PROBLEM STATEMENT =
Read the data below. Every line holding the string "Step" must be copied.

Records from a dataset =
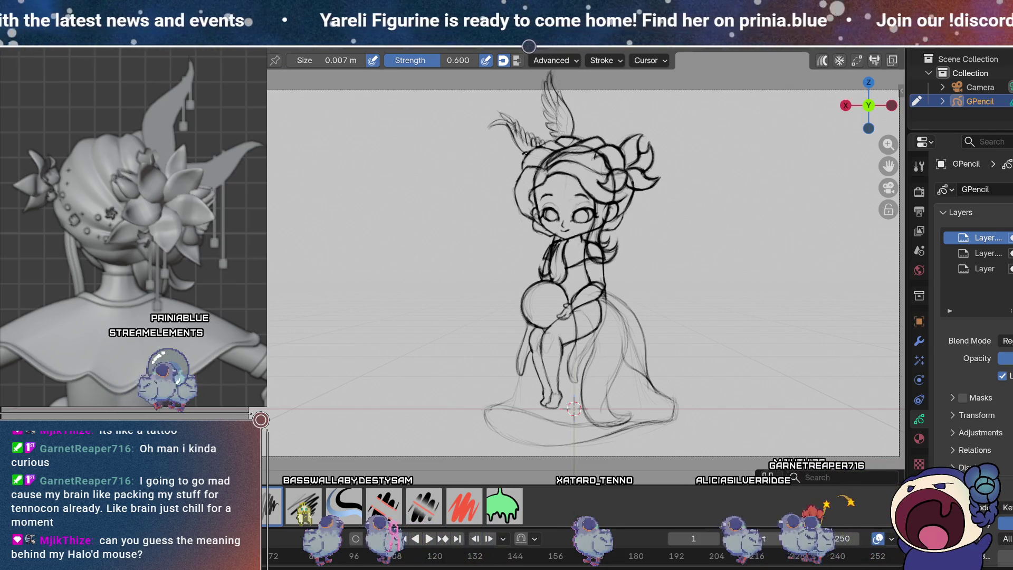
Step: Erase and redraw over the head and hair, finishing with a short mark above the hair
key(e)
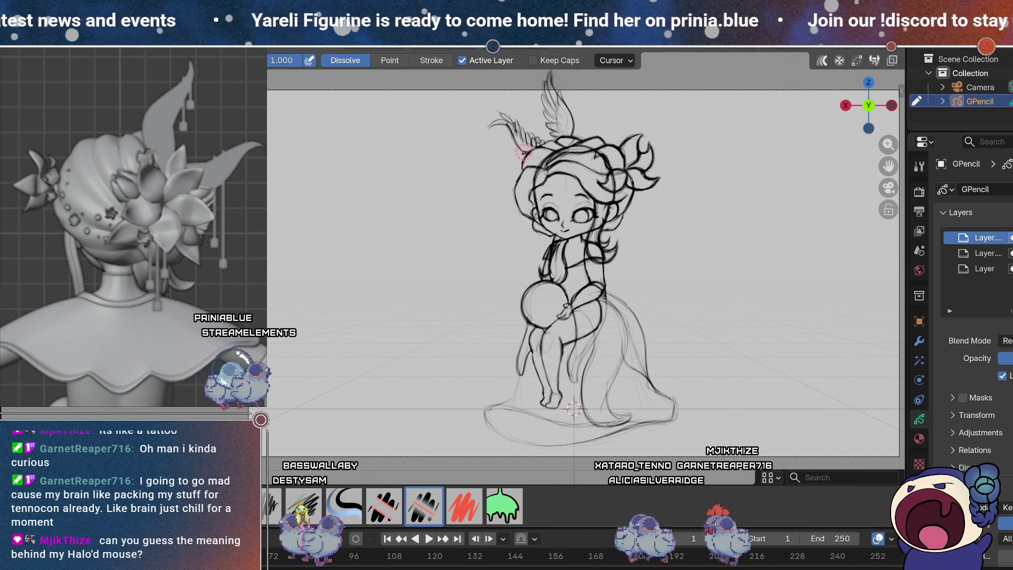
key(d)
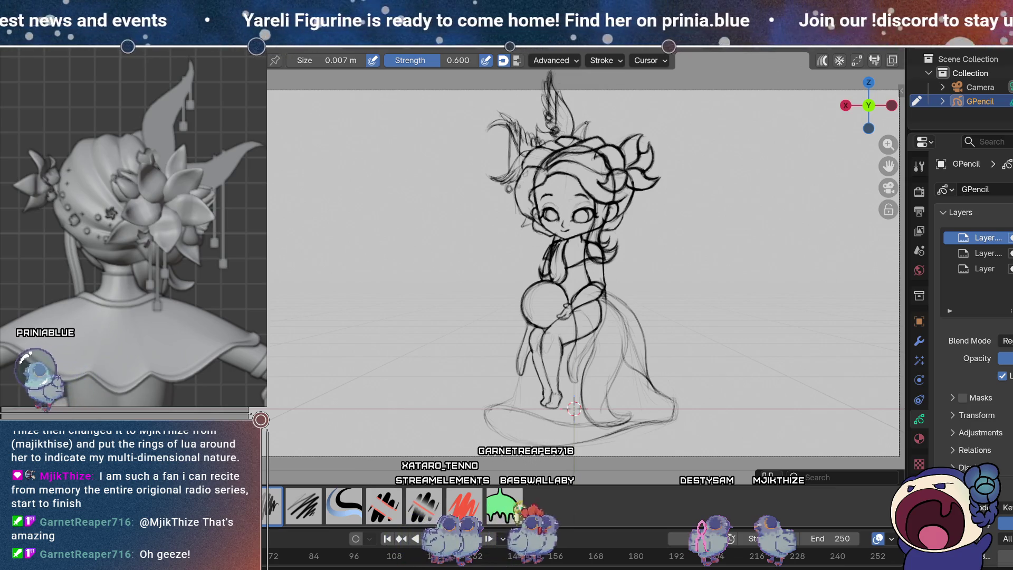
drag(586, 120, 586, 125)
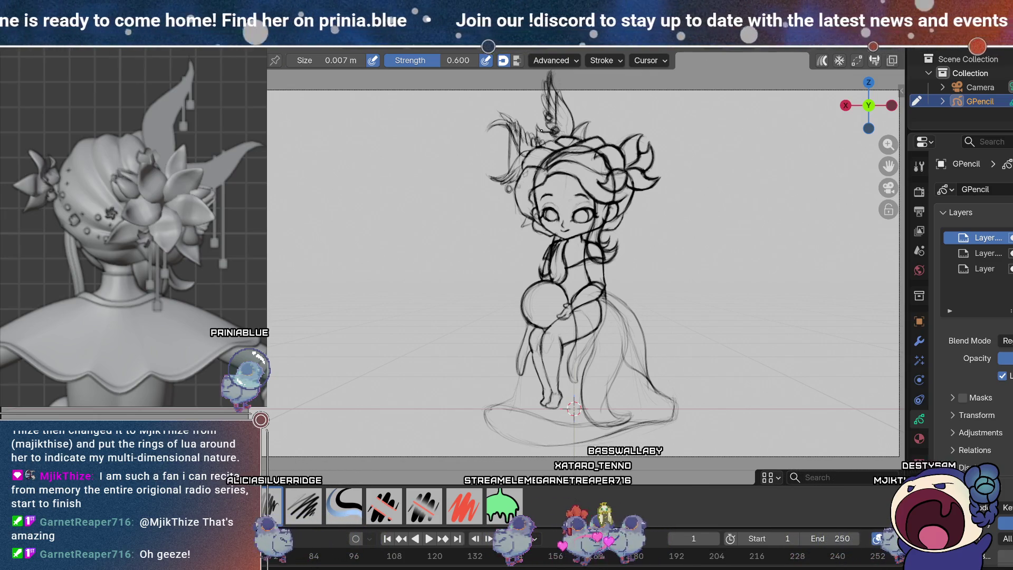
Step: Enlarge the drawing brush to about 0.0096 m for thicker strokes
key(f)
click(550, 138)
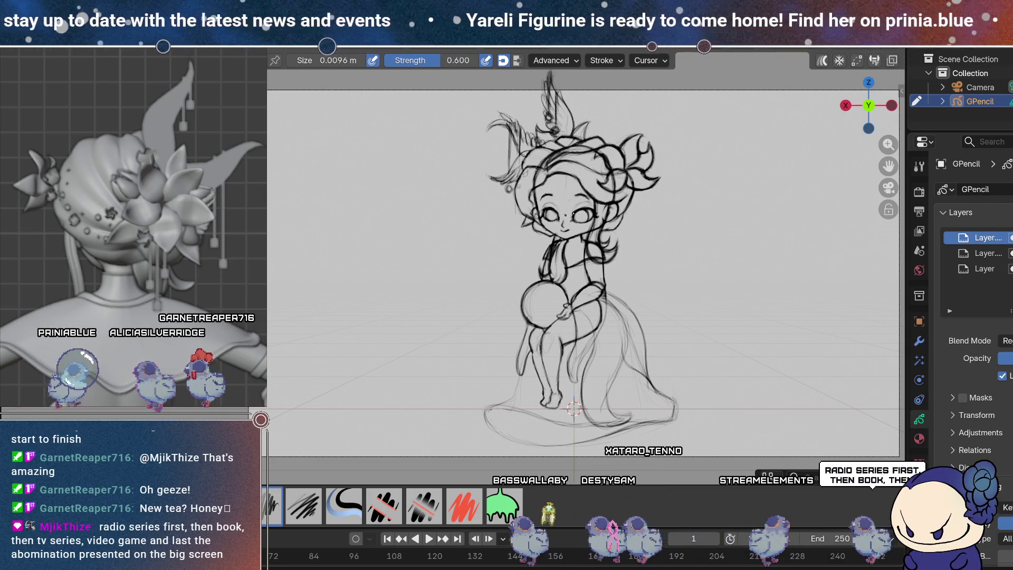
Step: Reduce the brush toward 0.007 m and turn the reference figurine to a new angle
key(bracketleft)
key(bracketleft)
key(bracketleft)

THE COMPLETED TASK =
Step: Erase and redraw over the head and hair, finishing with a short mark above the hair
Step: Enlarge the drawing brush to about 0.0096 m for thicker strokes
Step: Reduce the brush toward 0.007 m and turn the reference figurine to a new angle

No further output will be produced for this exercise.